Car l’extrême droite allemande prône le retour, voire l’expulsion, des réfugiés d’Ukraine. Au-delà, le soutien via l’aide sociale aux Ukrainiens et la livraison d’armes suscitent un malaise croissant.

Opportunisme?

Olaf Scholz est accusé par ses rivaux d’agir par opportunisme électoral en bloquant la nouvelle enveloppe de soutien militaire à l’Ukraine.

©AFP

Affiches électorales du chancelier allemand Olaf Schoz (D) et de la ministre allemande des Affaires étrangères Annalena Baerbock, le 21 janvier 2025 à Dortmund

Avec les élections agricoles en ligne, le social-démocrate cherche désormais à se présenter comme un « chancelier de la paix » dans le conflit, partisan de la prudence, soucieux d’éviter une escalade militaire avec la Russie.
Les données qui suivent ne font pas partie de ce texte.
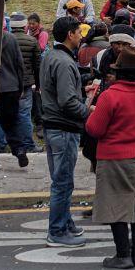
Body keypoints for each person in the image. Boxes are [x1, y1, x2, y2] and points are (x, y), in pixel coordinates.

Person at [85, 45, 135, 269]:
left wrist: (92, 111)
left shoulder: (110, 96)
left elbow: (94, 129)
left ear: (119, 72)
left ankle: (123, 254)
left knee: (116, 204)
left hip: (114, 156)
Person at [39, 17, 90, 247]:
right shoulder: (64, 62)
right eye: (79, 32)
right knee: (62, 181)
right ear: (70, 34)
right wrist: (89, 111)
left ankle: (65, 221)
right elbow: (68, 101)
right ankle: (57, 231)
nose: (81, 36)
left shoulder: (51, 55)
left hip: (54, 126)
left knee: (63, 180)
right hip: (64, 128)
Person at [0, 29, 30, 172]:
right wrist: (20, 87)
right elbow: (19, 64)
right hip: (11, 88)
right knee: (11, 123)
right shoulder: (11, 39)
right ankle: (19, 149)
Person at [2, 12, 41, 157]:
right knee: (24, 114)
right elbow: (37, 65)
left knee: (4, 114)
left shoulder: (4, 40)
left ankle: (1, 142)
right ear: (25, 26)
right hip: (25, 83)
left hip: (7, 83)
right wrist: (38, 84)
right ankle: (28, 144)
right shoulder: (32, 41)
Il marque ainsi sa différence avec l’opposition conservatrice, en tête des sondages, et les écologistes, bien plus alternatives à l’aide militaire.

Annalena Baerbock mène l’offensive contre sa chancelière, dénonçant ceux qui cherchent « à gagner rapidement des voix plutôt que d’assumer leur responsabilité de garantir réellement la paix et la liberté en Europe ».

Pour le leader du parti libéral FDP, Christian Lindner, dont le départ en novembre a provoqué l’éclatement de la coalition gouvernementale et précipité les élections législatives, Olaf Scholz, mal en point dans les sondages, « se comporte comme un paniqué craignant de se noyer ». « .

“Il faut arrêter de jouer les retraités contre les Ukrainiens”, a-t-il lancé sur son compte X.

Piscine/AFP

© Piscine/AFP

Alice Weidel, co-dirigeante du parti d’extrême droite allemand AFD, dans son bureau le 9 janvier 2025 à Berlin

À l’extrême, l’opposition à l’aide de l’Ukraine est de plus en plus résolue.

A droite, l’alternative pour l’Allemagne (AFD), au programme pro-russe et donnée en deuxième position à plus de 20% dans les enquêtes d’opinion, est en tête.

Elle est suivie sur ce terrain par la gauche radicale. “Les livraisons incessantes d’armes n’ont pas amélioré la situation de l’Ukraine”, a déclaré la dirigeante du BSW, Sahra Wagenknecht, pour qui “il ne faut pas prolonger l’agonie”.